Monday, February 07, 2005

Blog topics follow-up

I wanted to share the responses I received with regards to my Blog Topics post...

First off, there really weren't many responses at all...less than half a dozen. Of those, the predominance seemed to be along the lines of "talk about how you've used tools to investigate incidents". Hhhmmm...that's all well and good, and I'll try to do more of that sort of thing, either using real incidents or by using more contrived examples.

Two of the emails I received asked specifically about open-source tools. This was interesting, as I've been considering talking more about the Forensic Server Project and it's uses. I'm going to be making posts on the FSP and accompanying First Responder Utility (or "FRU") in the future. I'm also working on a standalone version of the FRU that incorporates much of the functionality of the FSP itself, but writes to an arbitrary storage location, rather than a server.

As I've stated before, though, data collection is easy...it's the analysis that's the key to an investigation. As such, I am leaning more towards posting collected data for the reader to examine, and providing my analysis at a later date, rather than just posting a "here's what happened". I did this in my book, providing the output of the FSP for the reader to comb through.

So, keep your eyes peeled for upcoming posts, and as always, comments and emails are welcome.

3 comments:

Anonymous said...

That sounds like fun, I'm looking forward to your future posts. Regarding FSP, since it's mainly for collecting, do you plan on adding any analysis features to it? An easy way to do time analysis on files, log entries, and registry keys would be a lot of help.

Great blog, I've got it bookmarked. :)

Keydet89 said...

Yes, I am planning to add an analysis suite to the server component of the FSP, but it's difficult to create the one thing that does everything that everyone wants. Also, based on what I've seen so far via email, etc., there just hasn't been a single person asking for anything specific. I released an initial approach at an analysis/presentation tool with the book, and so far have not received any feedback or response at all with regards to its usefulness.

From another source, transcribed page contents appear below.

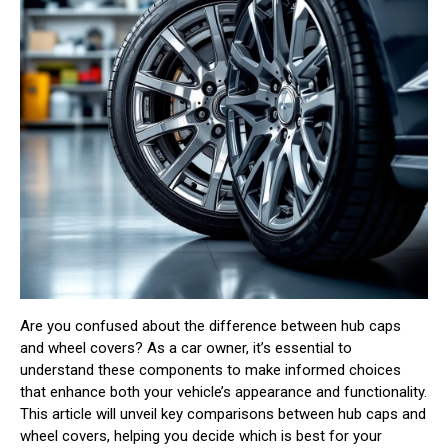
Are you confused about the difference between hub caps
and wheel covers? As a car owner, it’s essential to
understand these components to make informed choices
that enhance both your vehicle’s appearance and functionality.
This article will unveil key comparisons between hub caps and
wheel covers, helping you decide which is best for your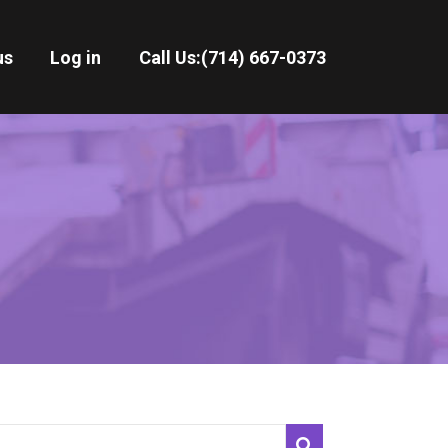
us
Log in
Call Us:
(714) 667-0373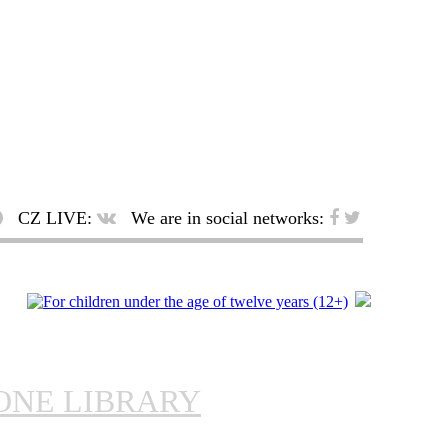
CZ LIVE:
We are in social networks:
ONE LIBRARY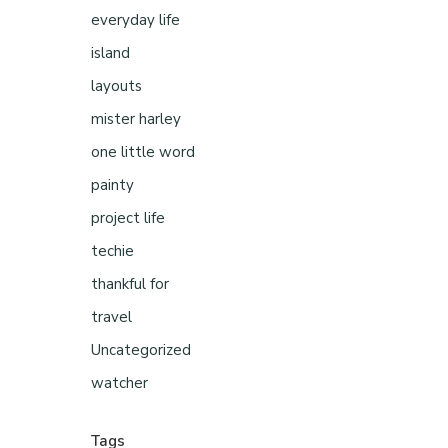
everyday life
island
layouts
mister harley
one little word
painty
project life
techie
thankful for
travel
Uncategorized
watcher
Tags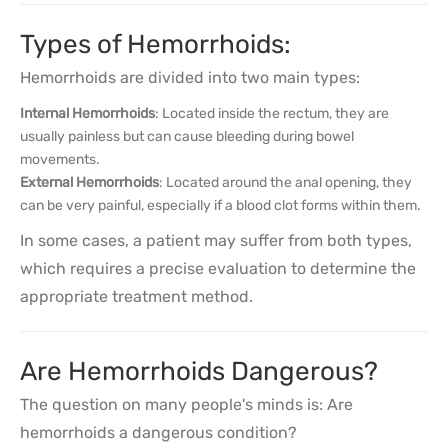
Types of Hemorrhoids:
Hemorrhoids are divided into two main types:
Internal Hemorrhoids
: Located inside the rectum, they are
usually painless but can cause bleeding during bowel
movements.
External Hemorrhoids
: Located around the anal opening, they
can be very painful, especially if a blood clot forms within them.
In some cases, a patient may suffer from both types,
which requires a precise evaluation to determine the
appropriate treatment method.
Are Hemorrhoids Dangerous?
The question on many people's minds is: Are
hemorrhoids a dangerous condition?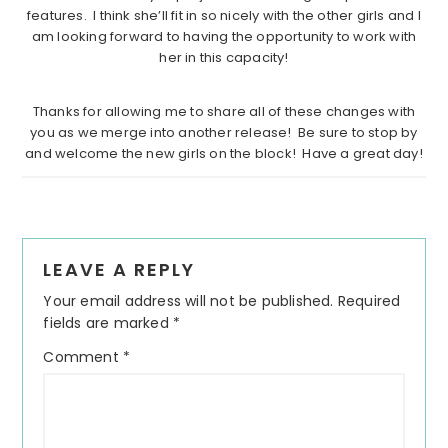
features. I think she’ll fit in so nicely with the other girls and I
am looking forward to having the opportunity to work with
her in this capacity!
……………………………………………………………………………………………….
Thanks for allowing me to share all of these changes with
you as we merge into another release! Be sure to stop by
and welcome the new girls on the block! Have a great day!
Reader
LEAVE A REPLY
Interactions
Your email address will not be published.
Required
fields are marked
*
Comment
*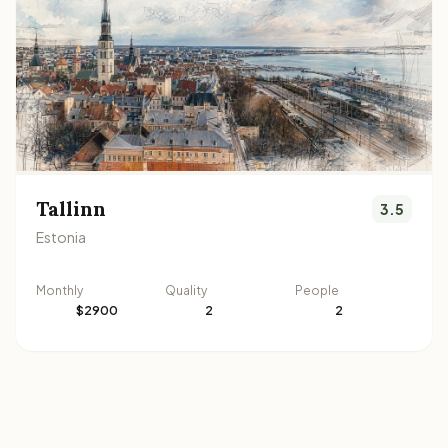
Tallinn
3.5
Estonia
Monthly
Quality
People
$2900
2
2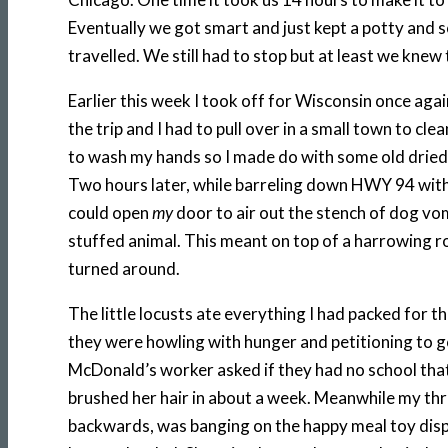
Eventually we got smart and just kept a potty and s
travelled. We still had to stop but at least we kne
Earlier this week I took off for Wisconsin once ag
the trip and I had to pull over in a small town to cl
to wash my hands so I made do with some old dried o
Two hours later, while barreling down HWY 94 with
could open
my
door to air out the stench of dog vom
stuffed animal. This meant on top of a harrowing r
turned around.
The little locusts ate everything I had packed for th
they were howling with hunger and petitioning to g
McDonald’s worker asked if they had no school that
brushed her hair in about a week. Meanwhile my th
backwards, was banging on the happy meal toy displa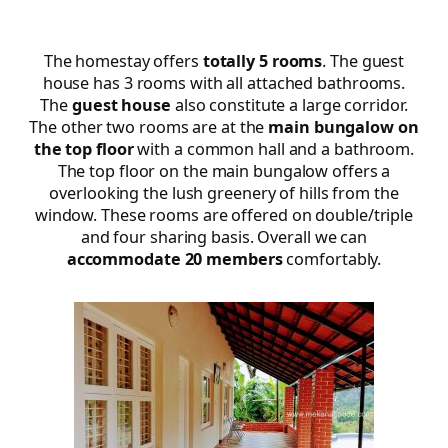
The homestay offers
totally 5 rooms
. The guest
house has 3 rooms with all attached bathrooms.
The
guest house
also constitute a large corridor.
The other two rooms are at the
main bungalow on
the top floor
with a common hall and a bathroom.
The top floor on the main bungalow offers a
overlooking the lush greenery of hills from the
window. These rooms are offered on double/triple
and four sharing basis. Overall we can
accommodate 20 members
comfortably.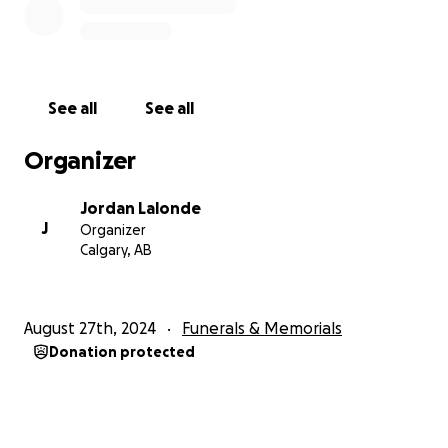
See all
See all
Organizer
Jordan Lalonde
J
Organizer
Calgary, AB
August 27th, 2024
Funerals & Memorials
Donation protected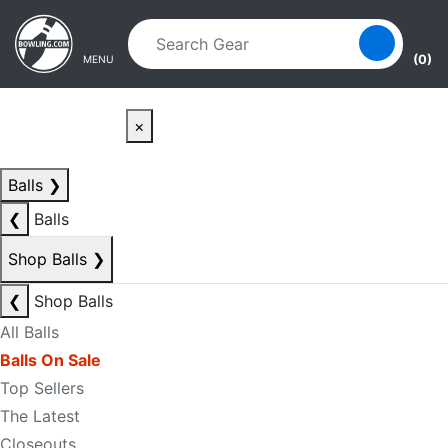
Skip to main content
Skip to navigation
(0)
MENU
×
Balls
❯
❮
Balls
Shop Balls
❯
❮
Shop Balls
All Balls
Balls On Sale
Top Sellers
The Latest
Closeouts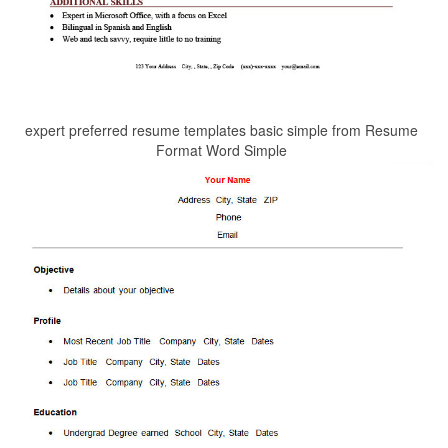
expert preferred resume templates basic simple from Resume
Format Word Simple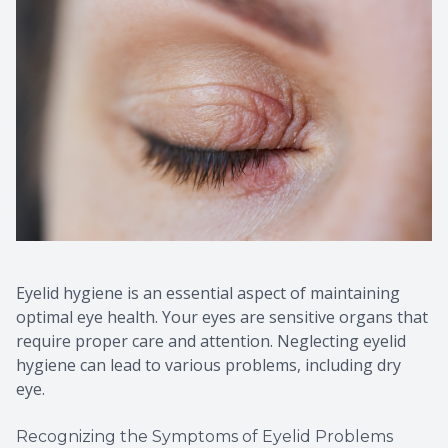
Eyelid hygiene is an essential aspect of maintaining
optimal eye health. Your eyes are sensitive organs that
require proper care and attention. Neglecting eyelid
hygiene can lead to various problems, including dry
eye.
Recognizing the Symptoms of Eyelid Problems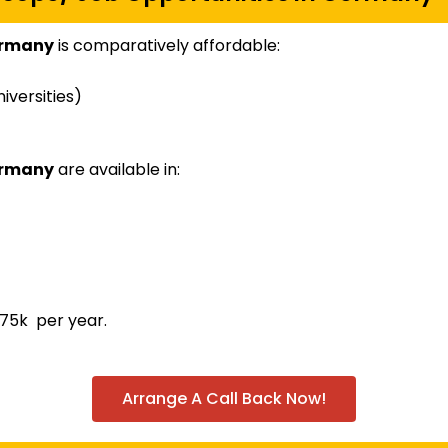
ermany
is comparatively affordable:
iversities)
ermany
are available in:
75k per year.
Arrange A Call Back Now!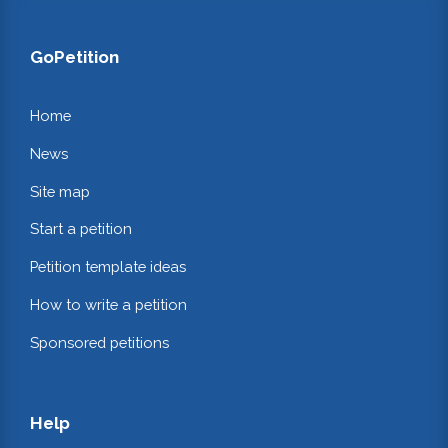
GoPetition
Home
News
Site map
Start a petition
Petition template ideas
How to write a petition
Sponsored petitions
Help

If you have a specific request, please post it here, or email me.

Thanks,

Harlan

Anonymous said...

Well just so you know, I'm still learning, not quite an investigator yet... but I've been messing around with Log Parser recently, and it seems like it could be a great tool to use to manage some of the evidence, and even better if it had a GUI. One of the sample files (EventLogs.tpl) that comes with it is a template that you can use to output event logs in a nice html file. If you could dump all of the event logs, as well as the metadata of all the files to the FSP server, you could create a GUI that uses Log Parser to analyze that and other evidence. It could have a web browser interface similar to Autopsy for the Sleuth Kit. A top frame with the interface to Log Parser allowing you to select the log files, and specific content you want to observe, and in the main frame have the output html.

One link could be time analysis where you can select the file activity, registry write times, and which event logs you want Log Parser to merge and sort by time, also giving you the ability to zone in on a time range. Make it so you can click on the + by the entry to view the rest of the metadata, or log entry. It could also automatically highlight suspicious entries such as the event log clearing, WFP protected files being deleted, files that contain ADS, executables that contain the wrong file extension, and other indications of suspicious activity.

Another link could process related. Your procdump.pl would be a great start to this. Highlight known trojan ports, programs that have been misnamed to appear standard, or common program names that are running from a non-standard directory. List autorun programs, showing their MAC times so you can see which one was the most recent addition, which might be the most suspicious. It might also be good to highlight which files are set to autorun in the above time analysis section.

Another link could be general information about the case, or computer information from psinfo or servicceinfo, etc.

Here is a good article on how Log Parser can be used to parse IIS logs, showing its usefulness in a forensic investigation.
http://www.securityfocus.com/infocus/1712

Many thanks for making the FSP. Right now I say it ranks up there with Snort, tcpdump, nmap, and others in that it does it's job, and does it extremely well. It should be the standard incident response tool, and I'm looking forward to wherever you take the analysis phase of it.